Die Gastgeber hatten mit einigen personellen Problemen zu kämpfen und mussten mit Buffon, Chiellini, Pirlo und Giovinco auf vier klare Stammspieler verzichten. Hinzu kam noch der beim Afrika-Cup weilende Kwadwo Asamoah. Auf der anderen Seite litten auch die Römer unter einem herben Verlust – Miroslav Klose musste verletzungsbedingt erneut passen und wurde durch Floccari vertreten. Ihr Trainer Vladimir Petkovic entschied sich für die zuletzt einige Male getestete 3-5-1-1-Formation anstelle des üblichen 4-1-4-1. Mit Lorik Cana agierte ein eigentlicher Mittelfeldspieler als eine Art Libero in der Dreierkette, die auf den Seiten von den beiden schnellen Wing-Backs, dem dribbelstarken Cavanda und dem athletisch starken Lulic, flankiert wurde. Davor gab es im Mittelfeld eine etwas seltsame und nicht immer zu durchblickende Anordnung.

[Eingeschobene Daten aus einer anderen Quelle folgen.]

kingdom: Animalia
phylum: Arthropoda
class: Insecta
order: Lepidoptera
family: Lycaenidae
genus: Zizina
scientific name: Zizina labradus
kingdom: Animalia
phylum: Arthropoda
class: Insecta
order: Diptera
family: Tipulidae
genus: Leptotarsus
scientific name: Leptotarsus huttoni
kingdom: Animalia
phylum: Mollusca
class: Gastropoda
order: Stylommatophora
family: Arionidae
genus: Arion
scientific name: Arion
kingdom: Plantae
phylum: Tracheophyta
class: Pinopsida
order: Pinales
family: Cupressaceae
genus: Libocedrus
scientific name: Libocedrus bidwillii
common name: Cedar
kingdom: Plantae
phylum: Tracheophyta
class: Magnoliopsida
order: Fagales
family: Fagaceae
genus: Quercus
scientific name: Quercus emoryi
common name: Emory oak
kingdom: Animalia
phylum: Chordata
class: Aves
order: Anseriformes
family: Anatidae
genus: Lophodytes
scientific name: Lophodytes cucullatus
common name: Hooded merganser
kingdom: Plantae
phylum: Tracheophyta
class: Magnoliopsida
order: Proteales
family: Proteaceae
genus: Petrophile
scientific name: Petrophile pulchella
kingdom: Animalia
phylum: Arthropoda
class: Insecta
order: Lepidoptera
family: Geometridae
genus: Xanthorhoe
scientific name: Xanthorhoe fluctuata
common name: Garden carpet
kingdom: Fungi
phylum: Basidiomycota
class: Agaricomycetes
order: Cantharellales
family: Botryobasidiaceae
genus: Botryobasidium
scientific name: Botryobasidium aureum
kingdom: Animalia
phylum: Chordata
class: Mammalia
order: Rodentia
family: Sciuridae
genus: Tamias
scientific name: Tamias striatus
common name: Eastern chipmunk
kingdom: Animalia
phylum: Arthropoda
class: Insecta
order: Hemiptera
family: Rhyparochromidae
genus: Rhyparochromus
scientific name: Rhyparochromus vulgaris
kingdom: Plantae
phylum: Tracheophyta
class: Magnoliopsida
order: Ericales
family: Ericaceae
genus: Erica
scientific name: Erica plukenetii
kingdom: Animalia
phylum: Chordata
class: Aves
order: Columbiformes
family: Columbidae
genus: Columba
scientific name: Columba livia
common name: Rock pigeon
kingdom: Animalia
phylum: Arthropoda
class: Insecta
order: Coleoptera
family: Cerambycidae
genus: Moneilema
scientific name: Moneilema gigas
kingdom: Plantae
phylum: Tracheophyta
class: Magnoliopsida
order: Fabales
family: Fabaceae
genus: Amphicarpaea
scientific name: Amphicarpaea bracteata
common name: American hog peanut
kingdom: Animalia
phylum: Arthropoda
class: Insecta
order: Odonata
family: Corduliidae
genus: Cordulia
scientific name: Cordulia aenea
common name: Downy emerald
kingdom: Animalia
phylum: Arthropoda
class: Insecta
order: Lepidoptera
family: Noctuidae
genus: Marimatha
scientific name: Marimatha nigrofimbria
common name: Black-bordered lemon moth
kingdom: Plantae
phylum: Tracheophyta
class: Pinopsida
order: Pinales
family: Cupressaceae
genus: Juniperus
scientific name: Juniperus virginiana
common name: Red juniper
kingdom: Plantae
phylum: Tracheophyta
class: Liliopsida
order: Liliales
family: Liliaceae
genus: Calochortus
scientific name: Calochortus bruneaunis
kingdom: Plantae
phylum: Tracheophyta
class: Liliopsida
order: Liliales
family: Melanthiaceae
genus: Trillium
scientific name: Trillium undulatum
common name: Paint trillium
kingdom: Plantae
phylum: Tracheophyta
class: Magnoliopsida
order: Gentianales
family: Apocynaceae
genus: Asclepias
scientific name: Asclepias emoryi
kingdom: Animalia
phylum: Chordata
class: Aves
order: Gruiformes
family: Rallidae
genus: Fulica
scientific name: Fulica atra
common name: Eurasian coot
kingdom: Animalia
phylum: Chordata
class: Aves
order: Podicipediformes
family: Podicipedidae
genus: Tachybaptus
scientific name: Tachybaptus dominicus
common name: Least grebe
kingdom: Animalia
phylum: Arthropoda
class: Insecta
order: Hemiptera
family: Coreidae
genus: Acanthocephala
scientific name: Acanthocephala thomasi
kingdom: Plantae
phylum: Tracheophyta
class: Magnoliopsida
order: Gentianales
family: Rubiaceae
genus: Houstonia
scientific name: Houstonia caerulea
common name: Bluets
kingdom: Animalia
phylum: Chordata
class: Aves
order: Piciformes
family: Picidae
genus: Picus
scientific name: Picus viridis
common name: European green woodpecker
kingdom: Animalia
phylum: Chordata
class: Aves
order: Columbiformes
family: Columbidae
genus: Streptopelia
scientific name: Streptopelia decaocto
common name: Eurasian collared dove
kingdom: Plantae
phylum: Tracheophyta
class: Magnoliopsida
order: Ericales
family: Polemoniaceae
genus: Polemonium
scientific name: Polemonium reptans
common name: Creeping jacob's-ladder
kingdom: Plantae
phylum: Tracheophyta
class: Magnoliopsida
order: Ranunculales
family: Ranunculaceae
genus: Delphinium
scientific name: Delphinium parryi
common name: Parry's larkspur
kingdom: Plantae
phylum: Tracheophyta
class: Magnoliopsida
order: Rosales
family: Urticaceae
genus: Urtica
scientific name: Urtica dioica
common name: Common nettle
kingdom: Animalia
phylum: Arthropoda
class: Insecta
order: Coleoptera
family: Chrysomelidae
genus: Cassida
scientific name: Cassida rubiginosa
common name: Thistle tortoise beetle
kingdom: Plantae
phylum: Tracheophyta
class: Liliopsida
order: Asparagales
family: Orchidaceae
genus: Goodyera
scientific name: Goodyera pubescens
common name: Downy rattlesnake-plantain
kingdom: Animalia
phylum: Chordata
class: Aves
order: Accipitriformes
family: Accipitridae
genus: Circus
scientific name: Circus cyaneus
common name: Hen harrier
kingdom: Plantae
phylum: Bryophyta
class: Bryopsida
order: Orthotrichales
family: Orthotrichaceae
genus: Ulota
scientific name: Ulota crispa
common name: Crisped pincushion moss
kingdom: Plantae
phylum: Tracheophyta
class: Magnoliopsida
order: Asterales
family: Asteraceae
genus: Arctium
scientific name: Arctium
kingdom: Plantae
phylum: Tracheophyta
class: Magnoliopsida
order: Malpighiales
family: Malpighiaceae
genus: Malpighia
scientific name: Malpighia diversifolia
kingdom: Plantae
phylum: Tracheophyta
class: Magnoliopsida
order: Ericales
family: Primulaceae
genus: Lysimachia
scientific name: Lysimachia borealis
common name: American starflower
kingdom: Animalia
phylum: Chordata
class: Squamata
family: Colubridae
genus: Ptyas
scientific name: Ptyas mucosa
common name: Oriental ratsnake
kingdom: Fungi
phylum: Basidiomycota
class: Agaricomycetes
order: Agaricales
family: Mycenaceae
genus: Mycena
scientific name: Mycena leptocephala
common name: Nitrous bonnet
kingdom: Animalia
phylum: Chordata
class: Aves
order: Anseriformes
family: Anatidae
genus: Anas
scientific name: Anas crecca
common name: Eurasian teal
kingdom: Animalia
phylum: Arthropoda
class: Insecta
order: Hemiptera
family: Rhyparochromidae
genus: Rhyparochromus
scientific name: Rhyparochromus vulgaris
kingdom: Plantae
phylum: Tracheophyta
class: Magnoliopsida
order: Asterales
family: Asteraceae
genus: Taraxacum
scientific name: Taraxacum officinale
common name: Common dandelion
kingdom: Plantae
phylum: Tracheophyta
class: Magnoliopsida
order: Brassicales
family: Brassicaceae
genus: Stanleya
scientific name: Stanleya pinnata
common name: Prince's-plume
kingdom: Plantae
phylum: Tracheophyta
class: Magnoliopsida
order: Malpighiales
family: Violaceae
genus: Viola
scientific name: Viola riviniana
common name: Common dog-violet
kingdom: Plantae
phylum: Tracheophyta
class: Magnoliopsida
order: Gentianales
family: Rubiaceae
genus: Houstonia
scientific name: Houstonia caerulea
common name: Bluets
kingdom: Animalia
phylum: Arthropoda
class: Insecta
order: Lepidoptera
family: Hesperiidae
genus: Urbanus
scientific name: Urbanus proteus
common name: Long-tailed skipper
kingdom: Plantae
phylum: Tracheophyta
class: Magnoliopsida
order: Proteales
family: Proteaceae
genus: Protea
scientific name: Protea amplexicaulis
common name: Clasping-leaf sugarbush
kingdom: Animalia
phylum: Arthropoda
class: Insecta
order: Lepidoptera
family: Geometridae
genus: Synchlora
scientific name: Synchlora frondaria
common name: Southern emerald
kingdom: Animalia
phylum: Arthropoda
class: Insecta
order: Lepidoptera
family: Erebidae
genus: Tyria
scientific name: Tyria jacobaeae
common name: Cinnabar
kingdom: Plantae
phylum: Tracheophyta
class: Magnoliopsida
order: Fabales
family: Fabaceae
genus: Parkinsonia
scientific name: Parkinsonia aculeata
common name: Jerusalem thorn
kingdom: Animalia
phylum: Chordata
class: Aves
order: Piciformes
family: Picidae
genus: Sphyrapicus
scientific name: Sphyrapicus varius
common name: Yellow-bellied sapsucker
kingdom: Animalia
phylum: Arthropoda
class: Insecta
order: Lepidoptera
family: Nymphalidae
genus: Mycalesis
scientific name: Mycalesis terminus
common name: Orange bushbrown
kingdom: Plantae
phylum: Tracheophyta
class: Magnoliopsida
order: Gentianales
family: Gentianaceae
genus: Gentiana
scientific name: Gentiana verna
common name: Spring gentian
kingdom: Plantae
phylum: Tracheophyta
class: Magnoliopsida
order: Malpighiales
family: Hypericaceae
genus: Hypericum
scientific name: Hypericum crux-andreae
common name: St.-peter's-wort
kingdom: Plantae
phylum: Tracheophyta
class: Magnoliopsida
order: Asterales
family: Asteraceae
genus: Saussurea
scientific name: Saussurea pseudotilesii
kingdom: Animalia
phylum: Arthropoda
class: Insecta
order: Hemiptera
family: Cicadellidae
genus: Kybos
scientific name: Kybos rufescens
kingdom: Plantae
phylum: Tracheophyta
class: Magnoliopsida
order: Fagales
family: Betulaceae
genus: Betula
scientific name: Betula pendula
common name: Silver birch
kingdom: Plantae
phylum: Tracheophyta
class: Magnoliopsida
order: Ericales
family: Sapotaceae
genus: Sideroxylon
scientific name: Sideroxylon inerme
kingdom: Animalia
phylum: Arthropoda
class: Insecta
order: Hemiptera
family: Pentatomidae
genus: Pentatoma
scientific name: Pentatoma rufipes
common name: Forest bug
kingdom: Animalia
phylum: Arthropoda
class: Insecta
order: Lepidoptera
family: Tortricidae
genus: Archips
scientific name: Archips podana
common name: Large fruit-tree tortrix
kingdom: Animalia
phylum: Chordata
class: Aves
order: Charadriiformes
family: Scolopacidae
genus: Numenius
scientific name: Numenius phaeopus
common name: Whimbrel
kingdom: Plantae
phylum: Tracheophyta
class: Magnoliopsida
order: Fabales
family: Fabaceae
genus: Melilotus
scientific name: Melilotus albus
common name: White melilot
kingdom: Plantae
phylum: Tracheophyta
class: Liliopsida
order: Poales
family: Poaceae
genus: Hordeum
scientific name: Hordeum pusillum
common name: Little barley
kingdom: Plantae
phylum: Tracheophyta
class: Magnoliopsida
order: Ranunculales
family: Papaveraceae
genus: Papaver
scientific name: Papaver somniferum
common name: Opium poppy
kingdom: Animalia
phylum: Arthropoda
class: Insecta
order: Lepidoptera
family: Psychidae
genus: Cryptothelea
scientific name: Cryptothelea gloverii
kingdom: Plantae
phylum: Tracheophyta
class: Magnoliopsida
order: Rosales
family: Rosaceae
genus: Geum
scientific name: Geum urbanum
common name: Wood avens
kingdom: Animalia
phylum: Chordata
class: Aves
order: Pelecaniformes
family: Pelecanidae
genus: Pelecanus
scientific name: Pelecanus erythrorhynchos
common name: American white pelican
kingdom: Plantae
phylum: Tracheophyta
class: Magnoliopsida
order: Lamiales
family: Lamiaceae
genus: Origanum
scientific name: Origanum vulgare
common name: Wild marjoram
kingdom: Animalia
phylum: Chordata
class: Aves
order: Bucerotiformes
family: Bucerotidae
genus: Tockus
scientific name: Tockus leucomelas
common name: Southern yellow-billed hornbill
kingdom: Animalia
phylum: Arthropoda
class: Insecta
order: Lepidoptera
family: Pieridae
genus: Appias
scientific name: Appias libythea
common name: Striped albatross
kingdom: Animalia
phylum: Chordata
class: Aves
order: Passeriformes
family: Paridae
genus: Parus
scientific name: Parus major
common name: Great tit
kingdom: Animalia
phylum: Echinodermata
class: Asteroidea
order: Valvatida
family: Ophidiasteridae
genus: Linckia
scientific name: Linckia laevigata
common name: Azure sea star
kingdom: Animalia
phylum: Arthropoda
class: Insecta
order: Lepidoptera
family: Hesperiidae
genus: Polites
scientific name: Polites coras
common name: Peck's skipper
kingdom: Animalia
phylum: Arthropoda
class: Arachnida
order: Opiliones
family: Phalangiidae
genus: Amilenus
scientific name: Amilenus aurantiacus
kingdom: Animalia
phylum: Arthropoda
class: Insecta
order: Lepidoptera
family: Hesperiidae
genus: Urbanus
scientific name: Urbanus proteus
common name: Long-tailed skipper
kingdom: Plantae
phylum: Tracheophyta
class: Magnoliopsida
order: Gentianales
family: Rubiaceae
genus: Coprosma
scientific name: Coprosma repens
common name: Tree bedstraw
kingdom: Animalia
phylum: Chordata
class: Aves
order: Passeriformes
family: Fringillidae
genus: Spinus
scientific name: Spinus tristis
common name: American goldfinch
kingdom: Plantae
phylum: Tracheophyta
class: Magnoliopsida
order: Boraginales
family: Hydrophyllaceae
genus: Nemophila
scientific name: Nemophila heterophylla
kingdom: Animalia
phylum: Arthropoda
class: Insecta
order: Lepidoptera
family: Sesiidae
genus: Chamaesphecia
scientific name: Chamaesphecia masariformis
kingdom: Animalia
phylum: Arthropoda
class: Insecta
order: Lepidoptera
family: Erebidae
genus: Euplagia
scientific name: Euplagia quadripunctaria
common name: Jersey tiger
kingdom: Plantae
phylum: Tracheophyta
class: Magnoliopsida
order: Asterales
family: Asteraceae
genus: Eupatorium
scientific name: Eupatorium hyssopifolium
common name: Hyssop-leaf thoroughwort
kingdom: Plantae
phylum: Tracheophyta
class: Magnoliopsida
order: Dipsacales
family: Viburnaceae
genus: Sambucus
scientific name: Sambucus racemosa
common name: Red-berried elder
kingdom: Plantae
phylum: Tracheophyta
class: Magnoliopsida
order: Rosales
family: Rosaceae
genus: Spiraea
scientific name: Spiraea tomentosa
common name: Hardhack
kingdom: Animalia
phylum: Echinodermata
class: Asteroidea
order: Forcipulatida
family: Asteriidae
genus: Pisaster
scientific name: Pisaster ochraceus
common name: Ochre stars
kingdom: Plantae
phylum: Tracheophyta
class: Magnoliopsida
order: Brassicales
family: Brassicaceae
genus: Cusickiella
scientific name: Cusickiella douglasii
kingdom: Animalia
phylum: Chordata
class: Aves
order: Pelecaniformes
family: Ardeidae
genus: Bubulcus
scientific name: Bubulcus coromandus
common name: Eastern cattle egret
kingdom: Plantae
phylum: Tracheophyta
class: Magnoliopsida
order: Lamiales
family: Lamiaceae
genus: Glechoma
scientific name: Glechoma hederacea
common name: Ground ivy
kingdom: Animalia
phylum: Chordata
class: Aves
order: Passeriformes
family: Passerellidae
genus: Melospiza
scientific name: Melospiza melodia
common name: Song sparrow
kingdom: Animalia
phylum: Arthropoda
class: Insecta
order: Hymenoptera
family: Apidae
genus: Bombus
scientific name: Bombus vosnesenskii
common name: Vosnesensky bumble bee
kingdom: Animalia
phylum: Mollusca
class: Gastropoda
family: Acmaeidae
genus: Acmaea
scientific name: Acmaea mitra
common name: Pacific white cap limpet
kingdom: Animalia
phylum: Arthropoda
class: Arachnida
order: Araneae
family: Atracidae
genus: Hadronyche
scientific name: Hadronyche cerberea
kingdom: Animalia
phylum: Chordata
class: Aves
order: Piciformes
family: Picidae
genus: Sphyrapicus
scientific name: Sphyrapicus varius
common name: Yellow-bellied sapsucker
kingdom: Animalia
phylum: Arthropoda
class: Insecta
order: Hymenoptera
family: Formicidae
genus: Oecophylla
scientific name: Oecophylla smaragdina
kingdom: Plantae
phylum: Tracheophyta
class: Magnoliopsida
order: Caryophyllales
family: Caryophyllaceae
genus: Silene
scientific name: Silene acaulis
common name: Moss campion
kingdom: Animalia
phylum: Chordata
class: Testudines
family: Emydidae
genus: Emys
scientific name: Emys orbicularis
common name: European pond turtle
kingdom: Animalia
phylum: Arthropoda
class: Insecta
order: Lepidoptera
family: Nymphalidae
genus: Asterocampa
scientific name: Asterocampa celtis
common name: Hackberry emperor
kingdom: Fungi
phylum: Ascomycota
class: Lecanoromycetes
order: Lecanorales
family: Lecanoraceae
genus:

Dies wurde zu großen Teilen durch eine unpassende Mischvariante aus verschiedenen Deckungsarten hervorgerufen. Während Alvaro González sich relativ tief positionierte und meistens mannorientiert gegen Giaccherini spielte, war die Rolle des eigentlich defensivsten Sechsers Ledesma deutlich jagender ausgerichtet – er orientierte sich lose an Arturo Vidal, schob immer wieder aber auch etwas zentraler nach vorne (teilweise auf Pogba), wo er situativ individuelle Zugriffssituationen antizipierte oder Passwege versperrte. Weil Hernanes als halblinker Achter allerdings eine Pendelrolle zwischen einer Mannorientierung auf Ballverteiler Pogba und dem Anlaufen von Bonucci mit Versperren des Zentrums (hier versuchte er vom Prinzip ähnlich zu agieren wie die Fürther gegen Bayern, nur wurde gerade die Arbeit mit dem Deckungsschatten klar weniger effektiv ausgeführt) zu verrichten hatte, agierte er in seiner defensiven Grundposition recht hoch und eher zentral – zu hoch und zu zentral. Denn so entstand ein Loch auf der halblinken Seite bei Lazio, welches durch Ledesma aufgrund dessen aktiverer und weniger absichernd nach links ausgerichteter Rolle erst recht nicht geschlossen werden konnte.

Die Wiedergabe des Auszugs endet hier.